North Korea's Famous Chollima group (also called Void Dokkaebi) is using Anthropic's Claude Opus to write malicious npm packages and slip them into developer environments. ReversingLabs found the group had registered a fake Florida LLC, set up a real-looking developer firm, and used Claude to add a package called @validate-sdk/v2 as a dependency to a legitimate-looking utility SDK. When developers installed the parent package, the dependency executed code that stole their cryptocurrency wallet credentials. The campaign progressed from simple JavaScript info-stealers (5KB) to full Node.js executables (85MB) bundling Claude-generated deception code.

Check
If your organization handles cryptocurrency, treat every npm or PyPI dependency as untrusted by default - particularly utility SDKs offered by unfamiliar publishers.
Affected
Cryptocurrency companies and developers, especially those whose machines hold wallet credentials, signing keys, or CI/CD access to crypto infrastructure. Web3 startups, blockchain developers, fintech engineers. The targeting is industry-specific, but the technique (AI-generated trojan dependencies inside legitimate-looking SDKs) will be copied by other groups.
Fix
Pin npm and PyPI dependencies to specific commit SHAs and require manual review for any new dependency added to a crypto-handling project. For high-risk developers, use ephemeral build environments that don't carry wallet credentials. Block ipfs-url-validator.vercel[.]app and the @validate-sdk publisher namespace. Treat any 'utility SDK' from an unfamiliar US LLC formed in the past 12 months with extra suspicion.

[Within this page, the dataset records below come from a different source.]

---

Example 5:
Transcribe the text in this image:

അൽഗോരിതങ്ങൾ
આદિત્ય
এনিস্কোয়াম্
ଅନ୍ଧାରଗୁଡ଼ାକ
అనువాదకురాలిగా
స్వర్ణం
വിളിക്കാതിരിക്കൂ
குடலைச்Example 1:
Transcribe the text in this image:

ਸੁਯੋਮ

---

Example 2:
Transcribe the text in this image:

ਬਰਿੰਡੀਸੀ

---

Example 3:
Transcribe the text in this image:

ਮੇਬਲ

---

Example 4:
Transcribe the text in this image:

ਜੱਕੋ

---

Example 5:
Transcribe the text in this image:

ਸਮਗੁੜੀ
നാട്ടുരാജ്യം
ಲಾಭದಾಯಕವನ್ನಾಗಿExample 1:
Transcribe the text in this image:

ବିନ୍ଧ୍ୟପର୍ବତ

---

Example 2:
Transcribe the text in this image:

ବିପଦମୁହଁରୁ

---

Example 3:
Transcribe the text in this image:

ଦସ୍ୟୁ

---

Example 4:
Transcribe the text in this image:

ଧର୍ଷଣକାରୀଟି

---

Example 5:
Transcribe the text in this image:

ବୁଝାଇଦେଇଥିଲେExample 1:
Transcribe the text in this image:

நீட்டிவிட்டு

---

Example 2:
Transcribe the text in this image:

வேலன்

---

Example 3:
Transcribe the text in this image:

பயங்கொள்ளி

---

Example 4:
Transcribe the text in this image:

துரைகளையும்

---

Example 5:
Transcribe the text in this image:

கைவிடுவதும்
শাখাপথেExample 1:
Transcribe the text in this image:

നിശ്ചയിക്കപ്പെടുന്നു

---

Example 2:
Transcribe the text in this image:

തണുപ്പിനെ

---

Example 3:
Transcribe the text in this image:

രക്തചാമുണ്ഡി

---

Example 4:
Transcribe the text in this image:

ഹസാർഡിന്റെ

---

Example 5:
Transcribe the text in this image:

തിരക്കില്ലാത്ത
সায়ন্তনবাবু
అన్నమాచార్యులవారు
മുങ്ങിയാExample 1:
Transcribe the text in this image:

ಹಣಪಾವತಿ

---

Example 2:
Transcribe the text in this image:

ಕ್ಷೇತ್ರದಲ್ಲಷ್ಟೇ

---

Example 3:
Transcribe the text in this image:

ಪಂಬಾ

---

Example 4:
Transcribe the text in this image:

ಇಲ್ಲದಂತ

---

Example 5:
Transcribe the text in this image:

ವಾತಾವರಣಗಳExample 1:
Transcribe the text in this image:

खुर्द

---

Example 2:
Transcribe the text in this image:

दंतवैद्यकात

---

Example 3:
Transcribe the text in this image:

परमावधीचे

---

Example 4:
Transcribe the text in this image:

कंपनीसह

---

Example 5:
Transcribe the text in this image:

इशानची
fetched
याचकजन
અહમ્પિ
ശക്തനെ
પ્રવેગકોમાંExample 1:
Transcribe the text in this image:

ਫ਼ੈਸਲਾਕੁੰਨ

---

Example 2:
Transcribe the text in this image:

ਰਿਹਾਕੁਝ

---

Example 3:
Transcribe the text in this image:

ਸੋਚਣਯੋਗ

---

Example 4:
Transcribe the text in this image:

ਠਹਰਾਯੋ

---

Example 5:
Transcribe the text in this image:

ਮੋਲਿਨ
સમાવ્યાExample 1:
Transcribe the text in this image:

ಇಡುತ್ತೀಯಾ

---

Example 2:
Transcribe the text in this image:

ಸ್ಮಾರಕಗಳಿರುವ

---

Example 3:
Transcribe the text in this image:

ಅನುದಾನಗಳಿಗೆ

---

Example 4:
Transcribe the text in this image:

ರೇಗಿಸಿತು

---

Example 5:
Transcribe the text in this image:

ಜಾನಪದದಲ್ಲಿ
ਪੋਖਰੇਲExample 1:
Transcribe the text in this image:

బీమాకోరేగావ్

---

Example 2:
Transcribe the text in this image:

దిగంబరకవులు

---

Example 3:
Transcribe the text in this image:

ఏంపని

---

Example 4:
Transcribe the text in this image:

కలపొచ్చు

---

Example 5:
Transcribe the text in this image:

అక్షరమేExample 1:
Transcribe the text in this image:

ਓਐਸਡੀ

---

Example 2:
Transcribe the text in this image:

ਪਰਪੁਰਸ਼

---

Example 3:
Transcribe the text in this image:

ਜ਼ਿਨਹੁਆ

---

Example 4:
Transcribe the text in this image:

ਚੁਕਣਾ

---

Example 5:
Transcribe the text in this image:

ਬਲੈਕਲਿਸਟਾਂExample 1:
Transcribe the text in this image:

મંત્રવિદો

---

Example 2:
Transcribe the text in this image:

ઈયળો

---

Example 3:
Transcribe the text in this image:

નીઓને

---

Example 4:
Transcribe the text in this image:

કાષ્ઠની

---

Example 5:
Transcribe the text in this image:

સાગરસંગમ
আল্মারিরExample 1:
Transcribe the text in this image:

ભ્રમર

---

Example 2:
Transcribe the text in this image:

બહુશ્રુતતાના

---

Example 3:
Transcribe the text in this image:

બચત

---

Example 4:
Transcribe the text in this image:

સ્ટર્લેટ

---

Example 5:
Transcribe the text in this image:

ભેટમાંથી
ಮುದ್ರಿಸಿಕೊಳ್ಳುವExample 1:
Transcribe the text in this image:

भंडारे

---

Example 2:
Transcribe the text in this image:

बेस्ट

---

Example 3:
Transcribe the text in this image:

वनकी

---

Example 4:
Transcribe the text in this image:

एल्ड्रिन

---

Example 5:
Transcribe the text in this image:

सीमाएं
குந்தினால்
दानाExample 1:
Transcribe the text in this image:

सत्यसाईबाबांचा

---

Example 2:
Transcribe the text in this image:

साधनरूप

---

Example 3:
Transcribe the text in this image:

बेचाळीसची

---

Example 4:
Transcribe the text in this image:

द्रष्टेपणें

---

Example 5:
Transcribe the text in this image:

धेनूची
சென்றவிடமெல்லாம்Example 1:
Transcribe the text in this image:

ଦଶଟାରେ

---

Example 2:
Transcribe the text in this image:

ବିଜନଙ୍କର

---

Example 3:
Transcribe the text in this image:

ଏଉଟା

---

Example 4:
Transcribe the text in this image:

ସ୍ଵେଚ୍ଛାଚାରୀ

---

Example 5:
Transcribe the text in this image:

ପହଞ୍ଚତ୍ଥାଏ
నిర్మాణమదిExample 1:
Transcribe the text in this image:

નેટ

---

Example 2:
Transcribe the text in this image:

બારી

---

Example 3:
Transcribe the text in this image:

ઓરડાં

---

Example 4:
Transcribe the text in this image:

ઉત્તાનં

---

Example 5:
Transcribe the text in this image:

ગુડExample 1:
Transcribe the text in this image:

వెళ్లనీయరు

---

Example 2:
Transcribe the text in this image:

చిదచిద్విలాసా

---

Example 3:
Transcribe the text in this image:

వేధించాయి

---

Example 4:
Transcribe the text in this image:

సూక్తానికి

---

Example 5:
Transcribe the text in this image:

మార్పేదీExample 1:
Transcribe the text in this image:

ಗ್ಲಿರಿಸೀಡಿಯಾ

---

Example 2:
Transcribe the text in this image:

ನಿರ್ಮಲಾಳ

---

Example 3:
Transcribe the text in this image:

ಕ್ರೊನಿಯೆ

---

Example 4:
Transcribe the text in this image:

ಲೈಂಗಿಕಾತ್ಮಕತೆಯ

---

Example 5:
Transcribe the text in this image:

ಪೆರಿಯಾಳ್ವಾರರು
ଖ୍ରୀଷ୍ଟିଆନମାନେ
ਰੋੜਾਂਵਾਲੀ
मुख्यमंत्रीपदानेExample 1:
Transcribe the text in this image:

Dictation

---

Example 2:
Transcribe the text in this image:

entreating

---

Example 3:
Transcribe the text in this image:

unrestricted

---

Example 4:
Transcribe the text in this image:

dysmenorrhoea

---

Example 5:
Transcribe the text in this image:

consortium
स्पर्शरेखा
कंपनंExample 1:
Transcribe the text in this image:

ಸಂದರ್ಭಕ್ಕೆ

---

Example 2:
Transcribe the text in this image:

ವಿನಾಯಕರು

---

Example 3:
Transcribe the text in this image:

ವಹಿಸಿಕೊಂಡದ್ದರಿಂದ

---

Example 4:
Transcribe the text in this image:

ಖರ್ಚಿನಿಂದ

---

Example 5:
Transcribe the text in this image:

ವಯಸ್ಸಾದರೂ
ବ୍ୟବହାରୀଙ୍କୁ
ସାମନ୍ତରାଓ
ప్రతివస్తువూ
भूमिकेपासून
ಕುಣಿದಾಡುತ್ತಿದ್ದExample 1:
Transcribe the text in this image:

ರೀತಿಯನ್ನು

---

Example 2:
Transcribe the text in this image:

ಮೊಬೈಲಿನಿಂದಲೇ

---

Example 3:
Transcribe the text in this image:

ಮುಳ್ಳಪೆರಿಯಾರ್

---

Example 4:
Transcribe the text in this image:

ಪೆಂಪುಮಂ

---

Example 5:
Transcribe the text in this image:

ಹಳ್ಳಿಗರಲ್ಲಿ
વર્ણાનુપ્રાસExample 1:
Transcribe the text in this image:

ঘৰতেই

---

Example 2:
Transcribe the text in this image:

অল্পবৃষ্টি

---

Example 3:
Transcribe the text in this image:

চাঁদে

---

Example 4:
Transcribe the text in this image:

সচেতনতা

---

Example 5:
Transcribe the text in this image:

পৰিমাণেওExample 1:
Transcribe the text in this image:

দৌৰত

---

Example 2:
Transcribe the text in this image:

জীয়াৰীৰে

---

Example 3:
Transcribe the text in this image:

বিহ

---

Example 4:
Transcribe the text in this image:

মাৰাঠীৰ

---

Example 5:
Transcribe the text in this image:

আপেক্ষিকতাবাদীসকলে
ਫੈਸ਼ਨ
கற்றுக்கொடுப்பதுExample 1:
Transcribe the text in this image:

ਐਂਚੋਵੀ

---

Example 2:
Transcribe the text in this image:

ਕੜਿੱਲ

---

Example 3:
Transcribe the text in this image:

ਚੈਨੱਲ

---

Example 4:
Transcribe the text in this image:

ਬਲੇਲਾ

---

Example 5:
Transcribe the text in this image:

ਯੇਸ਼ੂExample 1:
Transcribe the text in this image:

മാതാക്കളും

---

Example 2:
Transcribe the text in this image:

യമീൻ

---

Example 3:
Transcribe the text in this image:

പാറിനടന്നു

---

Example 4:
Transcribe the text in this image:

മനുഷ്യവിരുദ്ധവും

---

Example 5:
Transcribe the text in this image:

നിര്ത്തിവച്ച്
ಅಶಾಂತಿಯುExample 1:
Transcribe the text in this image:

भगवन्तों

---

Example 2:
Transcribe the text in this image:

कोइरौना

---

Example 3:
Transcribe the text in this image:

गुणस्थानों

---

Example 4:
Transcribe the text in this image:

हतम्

North Korean hackers are recording fake Zoom meetings with real crypto executives, then using the footage and AI-generated lookalikes to scam the next target

North Korea's BlueNoroff group has built a self-reinforcing deepfake pipeline that turns each victim into the lure for the next attack. Arctic Wolf documented the pattern: attackers send a Calendly invite that looks like a normal business meeting, then quietly swap the Google Meet link for a typo-squatted Zoom URL. When the target joins, a fake Zoom interface secretly records their webcam feed while a clipboard-injection attack drops malware. The captured footage is mixed with AI-generated lookalikes (built using ChatGPT for synthetic portraits) and recycled into the next attack. Arctic Wolf found 950 files in BlueNoroff's media server. 80% of identified targets are crypto executives.

Check
Brief every executive in your organization that any 'Zoom SDK update' prompt asking them to copy and paste commands into their terminal during a meeting is a North Korean malware drop.
Affected
Cryptocurrency executives, Web3 founders, and CEOs at fintech and blockchain companies - 45% of identified targets are CEOs and founders, 80% are in crypto or adjacent sectors. Anyone whose webcam footage was exfiltrated by BlueNoroff is now appearing as a fake meeting participant targeting their professional network.
Fix
Train executives that any 'SDK update' prompt during a meeting is hostile - real Zoom and Teams never ask users to paste commands into terminals. Verify out-of-band before joining any meeting from an unsolicited Calendly link. Block known BlueNoroff infrastructure (Petrosky Cloud LLC AS400897 and the 80 typosquat domains in Arctic Wolf's IoCs). Consider a dedicated meeting device for high-risk executives.